Je me baissai juste a temps pour esquiver une flèche, les yeux écarquillés, puis me relevai d'un bont lorsqu'un loup dévoila ses crocs a quelques centimètres de ma truffe. Pris d'un violent sursaut, je me arcai pour éviter sa puissante mâchoire qui claqua à mes oreilles.
Il bondit ensuite pour me plaquer au sol, et ses griffes acérées se plantèrent au creux de mes épaules. Je lâchai un hurlement de douleur, et la rage m'envahit ; le Dragon mugissait dans sa grotte, désireux de la quitter. Mais me refusant à ceder à la dangereuse créature, je dégainai mes griffes à mon tour pour lui lacérer le flanc.

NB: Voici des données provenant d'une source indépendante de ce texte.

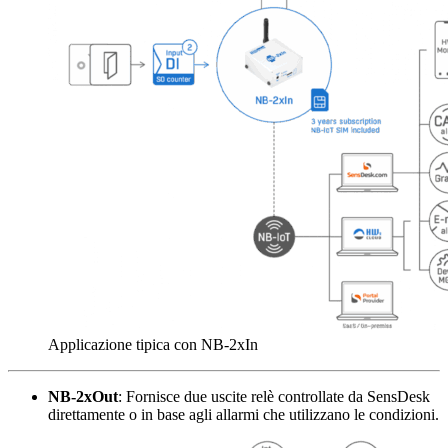
Applicazione tipica con NB-2xIn
NB-2xOut
: Fornisce due uscite relè controllate da SensDesk
direttamente o in base agli allarmi che utilizzano le condizioni.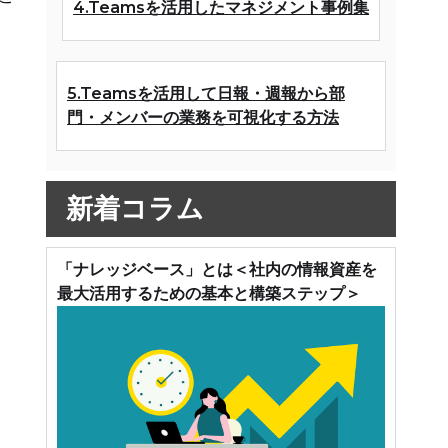
4.Teamsを活用したマネジメント事例集
5.Teamsを活用して日報・週報から部
門・メンバーの業務を可視化する方法
新着コラム
「ナレッジベース」とは＜社内の情報資産を
最大活用するための基本と構築ステップ＞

Il lâcha un gémissement pitoyable et relâcha subitement la pression qu'il exerçait sur moi. Il bondit un mètre plus loin en glapissant, les crocs dévoilés et dégoulinants de sang.
Je sautai sur mes pattes pour me changer à nouveau en Homme ; je devais empoigner mon épée et lui enfourner en plein cœur.
La rage gagna ma gorge, m'arrachant un cri de guerre. Le Loup courba son échine, et d'un même mouvement brusque nous nous jetâmes l'un sur l'autre. Ses griffes me percèrent le torse, et aveuglé par la douleur, j'enfonçai férocement mon arme sous son épaisse fourrure. Il lâcha un râle rauque avant de s'écrouler mollement au sol, telle une poupée de chiffon, bien que ce soit un Loup.
Tout aussi tremblant que sanguinolant, je peinai à garder la tête droite. Même mon épée semblait soudainement peser une ceintaine de kilos en plus.
Kenfu !
Je relevai brusquement le menton, et mon cœur manqua un battement : elle m'avait semblé être la voix de Sinna. Les yeux fous, je pivotai dans tous les sens possibles, ma douleur et ma fatigue oubliée.
KENFU !
Mon poingt serra le manche de mon arme, et cette fois-ci, ce fut la douleur de l'idée de la perdre qui m'incendia. Je ne pourrais pas vivre, ni tenir sans elle. Elle ne devait pas mourir.
-KENFU !
Je virai brusquement à ma gauche, et mes yeux s'écarquillèrent comme mon sang se glaça. À une centaine de mètre, couchée sur un cadavre, Sinna épuisait ses dernières forces pour me héler. Même d'ici, je pouvais voir sa mine désespérée et son désarroi apparent. Qui était le cadavre sur lequel elle sanglotait ?!
Je vis Kaï étendu à quelques mètres. Mon cœur se serra : non, il ne pouvait être mort. Impossible...
Je me baissai juste à temps pour esquiver un éclat d'obus avant de plisser les yeux.
Cette fois-ci,je crus bien m'écrouler. Sinna était penchée sur un homme trapu, à l'uniforme de général de guerre.
Sans réfléchir, je bondis et détalai dans la direction d'Aïru.